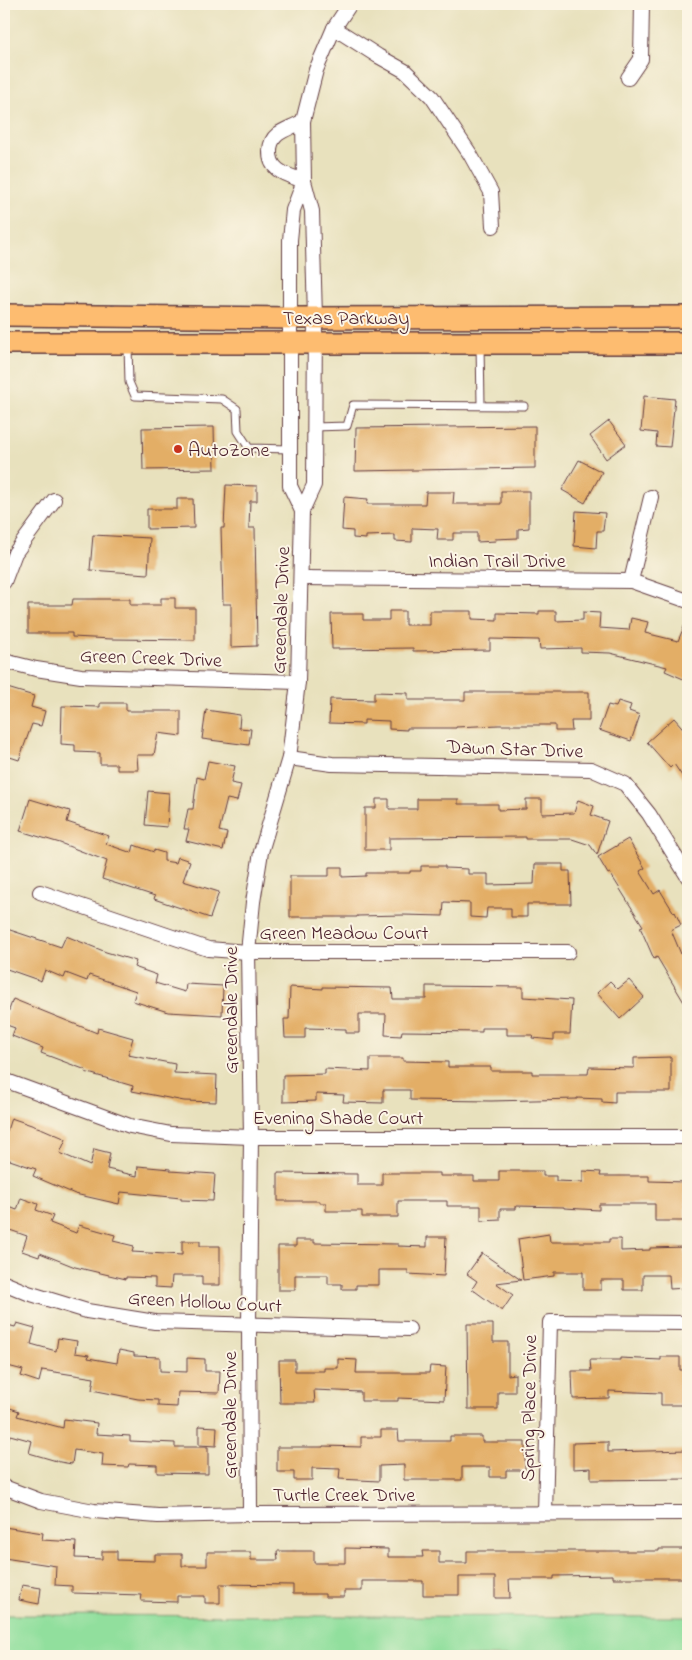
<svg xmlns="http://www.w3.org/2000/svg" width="692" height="1660" font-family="'Indie Flower',sans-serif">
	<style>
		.green { fill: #91df9d; stroke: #6e7f64 }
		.building { fill: #e3ae66 }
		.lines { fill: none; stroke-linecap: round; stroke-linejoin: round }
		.lane-casing { stroke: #623c41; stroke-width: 9 }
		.street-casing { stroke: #623c41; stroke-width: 16 }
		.primary-casing { stroke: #623c41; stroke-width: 24 }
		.lane { stroke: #fff; stroke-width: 7 }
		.street { stroke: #fff; stroke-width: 14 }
		.primary { stroke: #fdbc70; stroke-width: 21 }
		.poi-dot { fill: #c8321e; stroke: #fcf5e5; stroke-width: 2 }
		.labels { text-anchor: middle; stroke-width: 4; stroke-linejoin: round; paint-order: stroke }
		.street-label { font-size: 20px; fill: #4a1f2b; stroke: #fcf5e5 }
		.poi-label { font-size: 20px; fill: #4a1f2b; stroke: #fcf5e5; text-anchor: start }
	</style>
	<rect width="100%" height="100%" fill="#fcf5e5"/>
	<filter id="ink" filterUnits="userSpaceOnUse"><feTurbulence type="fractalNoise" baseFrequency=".02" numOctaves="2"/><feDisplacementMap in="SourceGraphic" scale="10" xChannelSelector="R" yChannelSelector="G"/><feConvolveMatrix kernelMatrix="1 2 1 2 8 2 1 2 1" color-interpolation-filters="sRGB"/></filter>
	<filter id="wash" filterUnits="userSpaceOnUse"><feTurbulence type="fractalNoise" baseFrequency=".0096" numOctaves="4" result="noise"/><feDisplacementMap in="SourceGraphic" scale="20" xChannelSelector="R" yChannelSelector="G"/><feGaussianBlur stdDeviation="1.12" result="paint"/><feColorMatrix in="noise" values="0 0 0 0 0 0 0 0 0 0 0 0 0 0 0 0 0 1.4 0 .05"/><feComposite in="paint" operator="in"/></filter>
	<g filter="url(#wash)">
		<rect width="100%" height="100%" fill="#e8e1bd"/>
		<polygon class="green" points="4,1615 688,1617 688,1656 4,1656"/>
		<g id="blocks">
			<g class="building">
				<polygon points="644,396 675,399 670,447 656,446 657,433 641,431"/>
				<polygon points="609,421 626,444 606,459 590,436"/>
				<polygon points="535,426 535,468 355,471 356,428"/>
				<polygon points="214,427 215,469 143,470 142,428"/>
				<polygon points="579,460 602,472 585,503 562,490"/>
				<polygon points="226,485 257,486 257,501 250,501 249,528 255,528 257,646 231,647 231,604 223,604 222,565 221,528 224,528"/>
				<polygon points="501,491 529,491 529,528 518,529 518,538 495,539 496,541 477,542 477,533 453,533 453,540 437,540 438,529 412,528 412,542 395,541 395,535 366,536 366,539 353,538 353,531 342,530 344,497 368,499 367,504 425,504 426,492 454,492 453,504 501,504"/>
				<polygon points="177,499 193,499 194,528 147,529 147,509 177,509"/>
				<polygon points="576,511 605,513 603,531 597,531 596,548 574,546"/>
				<polygon points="93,535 150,538 148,574 90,570"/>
				<polygon points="161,598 175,598 175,608 195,608 195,640 112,639 72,637 72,633 28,633 28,605 72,605 73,599 130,599 130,605 161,605"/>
				<polygon points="389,611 405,611 405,625 430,625 430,611 472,611 472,619 497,620 497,613 539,614 539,611 556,611 556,621 583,620 583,612 600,613 599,628 629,630 631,618 648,622 645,633 678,641 688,617 688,681 665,671 667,667 610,653 581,652 581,648 540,649 539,640 490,639 490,650 413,651 413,648 332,649 331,614 363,614 363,620 389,620"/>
				<polygon points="4,687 34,696 31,707 45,711 41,726 32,724 19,760 4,755"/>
				<polygon points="374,692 408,693 408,700 465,700 465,692 589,692 589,721 571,721 572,731 555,731 555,725 498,725 456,727 456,728 407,728 407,730 389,729 389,721 364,720 364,724 329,723 330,699 374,700"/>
				<polygon points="618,701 631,705 629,711 640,715 631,741 599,730 608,705 616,707"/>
				<polygon points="100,703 126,703 126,711 181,711 181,736 158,733 154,755 137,755 138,770 117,770 117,764 100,764 100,753 75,752 75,745 61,744 62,706 100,707"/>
				<polygon points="206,710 240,715 239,728 251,729 249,745 202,739"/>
				<polygon points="674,718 688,734 688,785 674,764 670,768 647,742"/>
				<polygon points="208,761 235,766 231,783 241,785 237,801 227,799 219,831 227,833 223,850 186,841 189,829 184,829 188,809 193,809 197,777 204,779"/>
				<polygon points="148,791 169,793 167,827 145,825"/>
				<polygon points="30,799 70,811 67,822 109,836 106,844 132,853 134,845 154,852 154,850 164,853 164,861 176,863 178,857 190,861 183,881 219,892 210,918 154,899 155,896 102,879 107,861 60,843 20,831"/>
				<polygon points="376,799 389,799 389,809 417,809 417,799 458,799 458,804 498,804 498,810 526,809 526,799 542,799 542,814 574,813 578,800 594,806 591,815 608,821 597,855 590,845 572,839 526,839 526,837 389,838 389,850 365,850 365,808 376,808"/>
				<polygon points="628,839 645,868 640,871 654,894 660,890 674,913 675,912 681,925 671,930 681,954 688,949 688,1009 657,957 654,959 640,927 643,926 610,873 608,874 598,857"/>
				<polygon points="535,864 563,864 563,871 570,871 571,904 527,904 527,917 511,917 511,908 487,908 486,918 470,917 470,903 444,902 443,916 403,915 357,916 357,917 290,917 290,876 329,876 329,867 342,867 342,877 366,876 366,873 410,873 410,871 421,871 421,866 445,866 445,868 468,869 468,874 488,874 488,885 534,884"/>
				<polygon points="4,928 61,947 66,936 106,952 136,961 134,967 157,975 155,983 185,992 186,984 223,986 222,1015 168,1012 133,1001 136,991 89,975 87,981 66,973 64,978 45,970 41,981 4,968"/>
				<polygon points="629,980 644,997 620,1019 597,993 610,981 618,989"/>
				<polygon points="426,986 523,987 523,997 572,1000 570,1034 554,1034 554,1040 532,1038 533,1035 507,1035 507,1028 482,1028 482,1032 402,1031 401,1036 385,1035 386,1014 359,1014 359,1033 346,1033 346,1029 305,1028 305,1038 285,1038 284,1019 289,1019 290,987 323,989 323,987 392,988 393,999 426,999"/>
				<polygon points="13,999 97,1033 98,1028 133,1038 128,1055 175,1064 174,1073 217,1075 216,1102 184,1101 132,1091 133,1086 85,1072 86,1070 41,1053 43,1048 12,1036 15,1028 4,1024"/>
				<polygon points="671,1057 671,1092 615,1092 615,1103 602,1102 602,1099 577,1098 577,1099 491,1101 410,1100 410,1090 383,1090 383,1103 343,1102 344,1095 316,1094 316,1101 283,1102 283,1075 325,1074 325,1069 370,1071 370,1058 403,1058 403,1061 448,1062 448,1067 491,1067 491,1071 532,1071 532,1074 588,1074 589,1067 634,1068 634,1058"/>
				<polygon points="11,1118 43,1129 66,1139 60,1153 90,1166 94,1149 110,1153 107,1169 137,1176 138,1166 170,1169 170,1171 215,1174 213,1201 181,1200 181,1198 121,1192 119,1204 75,1194 33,1176 36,1169 4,1158 4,1140"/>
				<polygon points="499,1171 543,1171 543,1176 556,1176 556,1181 583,1182 583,1171 601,1172 600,1176 649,1176 649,1181 685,1182 685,1221 655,1221 655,1204 599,1204 599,1210 564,1208 564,1207 516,1206 516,1209 500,1209 500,1220 481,1221 481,1206 447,1206 447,1201 398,1201 398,1217 362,1217 362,1211 326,1211 326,1203 320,1203 320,1201 278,1201 278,1173 357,1174 357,1185 382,1185 382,1173 440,1173 440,1176 474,1176 474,1181 499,1181"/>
				<polygon points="21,1198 38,1204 36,1210 53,1216 50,1223 76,1233 79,1225 115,1235 113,1241 134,1246 132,1252 182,1255 182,1241 200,1241 200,1246 220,1246 220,1285 202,1285 202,1276 172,1276 171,1288 155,1287 155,1278 126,1277 126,1279 75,1267 40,1253 39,1257 22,1251 27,1236 4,1228 4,1205 17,1210"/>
				<polygon points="549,1234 550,1242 609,1242 609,1239 621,1239 621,1251 650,1250 650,1248 685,1247 686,1288 670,1289 669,1275 643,1275 643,1290 624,1290 624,1280 601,1280 601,1290 583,1290 583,1272 554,1272 554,1276 523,1280 518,1239"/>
				<polygon points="427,1237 446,1237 444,1276 408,1274 408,1270 379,1270 379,1285 356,1285 356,1289 342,1289 342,1284 328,1284 328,1275 295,1275 295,1290 278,1290 278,1246 296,1246 296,1240 314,1240 314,1243 398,1244 398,1246 427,1247"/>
				<polygon points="482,1253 521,1280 496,1283 513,1295 502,1311 472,1289 477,1281 467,1274"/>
				<polygon points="17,1323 35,1328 31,1344 56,1351 58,1338 77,1341 75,1353 89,1355 88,1358 117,1363 119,1350 134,1353 134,1356 160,1357 160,1371 187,1372 187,1358 205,1359 205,1371 220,1371 219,1393 178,1392 177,1407 158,1406 158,1400 138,1399 92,1390 94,1378 42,1370 39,1382 21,1376 23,1370 4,1365 4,1324 15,1327"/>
				<polygon points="467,1324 493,1324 493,1342 508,1342 508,1375 515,1374 515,1392 498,1392 498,1409 468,1409"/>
				<polygon points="661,1357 680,1357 680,1370 688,1370 688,1405 661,1405 661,1393 609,1391 609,1398 573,1399 572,1371 591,1371 590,1360 620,1360 620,1358 661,1360"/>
				<polygon points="338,1359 357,1360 356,1373 429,1373 430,1366 446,1367 444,1400 398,1398 398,1401 361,1401 361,1392 314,1390 315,1403 280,1403 279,1360 295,1360 295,1371 324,1371 324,1368 338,1368"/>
				<polygon points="4,1406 19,1411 17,1416 63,1428 64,1419 97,1423 96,1434 130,1436 130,1441 175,1443 175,1447 208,1447 208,1474 157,1473 157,1465 129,1464 128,1467 102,1466 103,1454 74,1450 72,1464 60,1462 29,1453 32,1441 10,1435 5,1448 4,1448"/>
				<polygon points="199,1426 217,1427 216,1446 199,1445"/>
				<polygon points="381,1430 398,1430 399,1441 450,1441 450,1436 482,1436 482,1442 525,1442 525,1470 506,1470 506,1477 490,1477 490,1467 462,1467 462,1480 404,1480 404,1465 379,1466 379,1481 339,1479 340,1469 312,1468 312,1480 294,1480 294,1472 277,1472 277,1447 323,1447 323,1446 361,1447 361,1437 381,1437"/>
				<polygon points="608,1442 608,1452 688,1450 688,1479 591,1480 591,1468 573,1469 573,1443"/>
				<polygon points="4,1527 43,1533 42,1540 76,1542 75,1558 102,1559 102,1551 117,1551 117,1560 155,1561 155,1554 182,1554 182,1566 207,1566 207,1552 251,1552 251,1560 278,1560 277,1551 314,1551 314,1563 345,1563 345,1548 388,1549 388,1557 423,1557 422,1551 439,1551 439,1563 467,1563 467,1551 659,1551 659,1549 688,1549 688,1578 613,1578 613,1575 554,1576 554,1579 509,1579 510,1598 495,1598 495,1577 459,1577 459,1595 423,1595 423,1581 362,1581 362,1591 344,1591 344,1597 325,1597 325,1594 293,1594 293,1585 220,1584 220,1603 205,1603 205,1596 177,1596 177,1602 141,1601 142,1595 72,1593 72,1586 55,1585 56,1566 4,1558"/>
				<polygon points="22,1585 41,1588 39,1604 19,1600"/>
			</g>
		</g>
	</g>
	<g filter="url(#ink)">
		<use href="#blocks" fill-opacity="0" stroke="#623c41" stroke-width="1"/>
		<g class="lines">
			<defs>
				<g id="lane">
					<polyline points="480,345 481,405"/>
					<polyline points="128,346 129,382 135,396 222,399 237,409 238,431 249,448 290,449"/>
					<polyline points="314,427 347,426 353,405 524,406"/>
				</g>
				<g id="street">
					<polyline points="334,28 378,56 405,71 432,97 470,154 491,192 493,226"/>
					<polyline points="628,78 641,59 642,4"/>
					<path d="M303,121C295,126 285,129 278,134C273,138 270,144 270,151C269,172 288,175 304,181"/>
					<polyline points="302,511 290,486 290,240 293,210 304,181"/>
					<polyline points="301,578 631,581 688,601"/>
					<polyline points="631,581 651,497"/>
					<polyline points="4,582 15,553 54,500"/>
					<polyline points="4,661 36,669 81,676 298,682"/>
					<polyline points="289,758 332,764 591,769 625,784 649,814 688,877"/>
					<polyline points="40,892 208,949 248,952 568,952"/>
					<polyline points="4,1080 130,1126 171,1134 251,1137 681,1137"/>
					<polyline points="4,1283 28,1293 87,1311 155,1322 409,1329"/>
					<polyline points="4,1487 41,1501 94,1511 158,1516 250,1514 688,1513"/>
					<polyline points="545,1513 550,1322 688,1323"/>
					<polyline points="250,1514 249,1324 251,1137 248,952 253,902 261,852 289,758 298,682 302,511 314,485 315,317 312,211 304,181 303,121 316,70 334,28 350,4"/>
				</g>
				<g id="primary">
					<polyline points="4,315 291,318 688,317"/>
					<polyline points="4,343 688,343"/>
				</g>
			</defs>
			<use href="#lane" class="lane-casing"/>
			<use href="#street" class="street-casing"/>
			<use href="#primary" class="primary-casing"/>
			<use href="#lane" class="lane"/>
			<use href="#street" class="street"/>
			<use href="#primary" class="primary"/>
		</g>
	</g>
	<circle class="poi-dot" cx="178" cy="449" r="5"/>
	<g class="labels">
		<g class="street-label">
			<text x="346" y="324">Texas Parkway</text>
			<text x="497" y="567">Indian Trail Drive</text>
			<text transform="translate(280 610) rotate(-88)" y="7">Greendale Drive</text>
			<text transform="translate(151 657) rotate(2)" y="7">Green Creek Drive</text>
			<text transform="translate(515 748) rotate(2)" y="7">Dawn Star Drive</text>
			<text x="344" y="939">Green Meadow Court</text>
			<text transform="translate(230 1010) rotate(-90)" y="7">Greendale Drive</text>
			<text x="338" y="1124">Evening Shade Court</text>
			<text transform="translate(205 1301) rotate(3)" y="7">Green Hollow Court</text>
			<text transform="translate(528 1408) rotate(-89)" y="7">Spring Place Drive</text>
			<text transform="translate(229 1415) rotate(-90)" y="7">Greendale Drive</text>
			<text x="344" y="1501">Turtle Creek Drive</text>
		</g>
		<g class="poi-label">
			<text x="188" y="456">AutoZone</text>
		</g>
	</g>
	<rect width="692" height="1660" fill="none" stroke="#fcf5e5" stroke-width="20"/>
</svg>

→ What is required: In your answer, include only the lines above starting at the line that holds "#91df9d; stroke: #6e7f64" and ending at the line that holds "2 1 2 8 2 1", copied exactly.

→ Written answer:
		.green { fill: #91df9d; stroke: #6e7f64 }
		.building { fill: #e3ae66 }
		.lines { fill: none; stroke-linecap: round; stroke-linejoin: round }
		.lane-casing { stroke: #623c41; stroke-width: 9 }
		.street-casing { stroke: #623c41; stroke-width: 16 }
		.primary-casing { stroke: #623c41; stroke-width: 24 }
		.lane { stroke: #fff; stroke-width: 7 }
		.street { stroke: #fff; stroke-width: 14 }
		.primary { stroke: #fdbc70; stroke-width: 21 }
		.poi-dot { fill: #c8321e; stroke: #fcf5e5; stroke-width: 2 }
		.labels { text-anchor: middle; stroke-width: 4; stroke-linejoin: round; paint-order: stroke }
		.street-label { font-size: 20px; fill: #4a1f2b; stroke: #fcf5e5 }
		.poi-label { font-size: 20px; fill: #4a1f2b; stroke: #fcf5e5; text-anchor: start }
	</style>
	<rect width="100%" height="100%" fill="#fcf5e5"/>
	<filter id="ink" filterUnits="userSpaceOnUse"><feTurbulence type="fractalNoise" baseFrequency=".02" numOctaves="2"/><feDisplacementMap in="SourceGraphic" scale="10" xChannelSelector="R" yChannelSelector="G"/><feConvolveMatrix kernelMatrix="1 2 1 2 8 2 1 2 1" color-interpolation-filters="sRGB"/></filter>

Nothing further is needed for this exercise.